WORK ORDER
Determine how many lines in the entries below contain "ankle", and output only that number.
--- MATERIAL FOR THIS TASK Enclosed Below ---
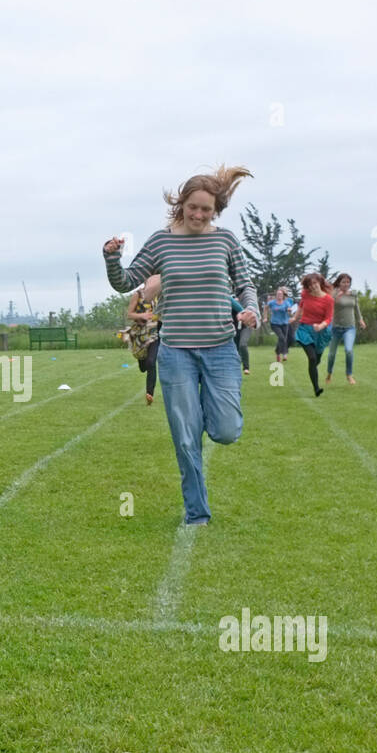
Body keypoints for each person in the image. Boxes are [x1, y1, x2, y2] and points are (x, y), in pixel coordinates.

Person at [104, 164, 258, 526]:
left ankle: (201, 411)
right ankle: (196, 511)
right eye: (194, 207)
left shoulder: (225, 241)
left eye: (207, 209)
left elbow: (245, 285)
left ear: (215, 210)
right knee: (186, 438)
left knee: (225, 430)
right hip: (175, 353)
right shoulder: (161, 242)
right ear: (181, 204)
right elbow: (125, 282)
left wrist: (251, 309)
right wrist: (112, 257)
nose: (199, 215)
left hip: (221, 348)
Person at [123, 274, 162, 404]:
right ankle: (142, 362)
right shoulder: (138, 295)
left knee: (151, 362)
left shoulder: (160, 295)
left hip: (154, 333)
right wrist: (143, 315)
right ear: (146, 280)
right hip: (140, 334)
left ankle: (149, 393)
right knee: (143, 366)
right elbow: (129, 314)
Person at [292, 273, 333, 396]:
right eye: (310, 285)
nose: (313, 286)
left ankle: (312, 369)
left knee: (316, 360)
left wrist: (320, 326)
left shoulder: (328, 300)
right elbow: (301, 305)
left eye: (315, 283)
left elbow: (329, 318)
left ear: (320, 282)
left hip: (321, 331)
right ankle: (316, 389)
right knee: (312, 358)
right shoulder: (305, 294)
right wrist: (295, 318)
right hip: (305, 329)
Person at [325, 273, 366, 386]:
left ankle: (349, 374)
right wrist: (336, 295)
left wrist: (360, 320)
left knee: (348, 350)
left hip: (350, 327)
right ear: (339, 283)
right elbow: (328, 304)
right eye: (343, 282)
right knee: (332, 354)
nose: (346, 284)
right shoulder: (334, 293)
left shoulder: (353, 294)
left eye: (348, 282)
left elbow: (356, 308)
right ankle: (329, 373)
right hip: (336, 328)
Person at [263, 286, 294, 364]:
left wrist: (289, 311)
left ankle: (277, 352)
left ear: (283, 295)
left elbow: (289, 312)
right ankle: (284, 354)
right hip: (275, 324)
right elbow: (265, 308)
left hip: (285, 323)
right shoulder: (272, 302)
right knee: (282, 338)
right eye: (278, 294)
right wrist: (265, 317)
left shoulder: (286, 303)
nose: (279, 295)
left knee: (283, 339)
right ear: (276, 295)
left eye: (281, 294)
--- End of Enclosed MATERIAL FOR THIS TASK ---
EXERCISE OUTPUT
10